Intertwining Autobiography and Abstract Expressionism with McArthur Binion
Born in rural Mississippi, McArthur Binion found his way to the center of the SoHo arts scene in 1970s New York. Unlike some of his friends and contemporaries, however, he didn’t find tremendous fame or fortune. Nevertheless, now in his 70s and based in Chicago, he recently returned to the gallery circuit with a well-received show that called into question his exclusion from the art world’s upper echelon.
Using oil sticks, crayons, and laser-printed images of personal and legal documents, Binion creates mixed-media works filled with geometric patterns and flashes of abstract expressionism. In particular, his “DNA” paintings and prints mine the content of his life by excising pages from his address book and collaging them with copies of his birth certificate, passport, and assorted forms of ID. He uses an oil paint stick to accentuate certain marks and words, leaving a complex interplay of color, texture, and autobiography.
The striking combination of official typeset and handwritten bits—including names and addresses of the various art world cognoscenti he has befriended over the years—poses critical questions about identity and community. What is identity made of? How does it form in a society hardened by so many other identities? And, as a black man—let alone a black artist—how has it been restricted and overlooked?
The son of farmers, Binion spent much of his childhood working in a field, picking cotton. As curator Lowery Stokes Sims writes in an enlightening essay about his “DNA” series, the discrete plots in Binion’s work suggest “parcels of furrowed land, bringing us back to Binion’s childhood on his family’s farm.”

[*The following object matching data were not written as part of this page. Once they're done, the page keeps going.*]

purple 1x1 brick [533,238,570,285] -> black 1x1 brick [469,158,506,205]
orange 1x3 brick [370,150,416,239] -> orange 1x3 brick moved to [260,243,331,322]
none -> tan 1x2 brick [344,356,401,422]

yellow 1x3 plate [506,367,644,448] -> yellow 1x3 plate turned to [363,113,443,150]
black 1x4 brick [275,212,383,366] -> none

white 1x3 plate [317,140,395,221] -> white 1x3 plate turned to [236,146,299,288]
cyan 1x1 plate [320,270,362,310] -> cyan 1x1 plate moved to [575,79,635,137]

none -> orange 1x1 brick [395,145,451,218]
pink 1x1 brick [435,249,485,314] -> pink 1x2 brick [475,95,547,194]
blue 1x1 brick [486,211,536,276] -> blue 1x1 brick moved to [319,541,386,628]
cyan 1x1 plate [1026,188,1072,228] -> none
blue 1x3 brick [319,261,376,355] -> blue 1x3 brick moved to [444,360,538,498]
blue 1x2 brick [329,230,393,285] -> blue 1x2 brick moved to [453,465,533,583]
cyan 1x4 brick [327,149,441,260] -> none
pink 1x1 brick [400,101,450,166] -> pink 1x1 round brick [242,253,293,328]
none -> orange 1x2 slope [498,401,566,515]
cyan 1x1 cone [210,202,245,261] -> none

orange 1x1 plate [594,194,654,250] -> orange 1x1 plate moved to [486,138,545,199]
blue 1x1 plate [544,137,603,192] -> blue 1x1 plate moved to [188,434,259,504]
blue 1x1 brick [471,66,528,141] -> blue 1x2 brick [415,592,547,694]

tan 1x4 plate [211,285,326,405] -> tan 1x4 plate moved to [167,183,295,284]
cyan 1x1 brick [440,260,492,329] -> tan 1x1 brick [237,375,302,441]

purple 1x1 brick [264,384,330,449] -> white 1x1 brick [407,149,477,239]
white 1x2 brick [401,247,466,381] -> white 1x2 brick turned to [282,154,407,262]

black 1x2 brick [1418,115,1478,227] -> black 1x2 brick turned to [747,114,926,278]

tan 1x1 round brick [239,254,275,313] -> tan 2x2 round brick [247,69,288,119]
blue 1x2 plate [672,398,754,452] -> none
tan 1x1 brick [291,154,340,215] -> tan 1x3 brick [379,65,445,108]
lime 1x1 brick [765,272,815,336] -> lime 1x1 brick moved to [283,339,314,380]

Sims also homes in on the recurring crosshatch marks, noting how they “mimic interwoven elements seen in basketry or fiber work.” Likewise, Binion has spoken of the energy he draws from bebop improvisation, and his work similarly displays traces of the African-American tradition of quilt-making.
As Sims notes, Binion’s work is about neither “purely objective abstract patterns” nor simple “subjective handwork and highly personal information.” Rather, it relies on the synergistic union of all three.
His abstract works may fit into the modernist tradition, but by using his own autobiographical material as a foundation, he complicates the paradigm, boldly charting out his own identity in the process.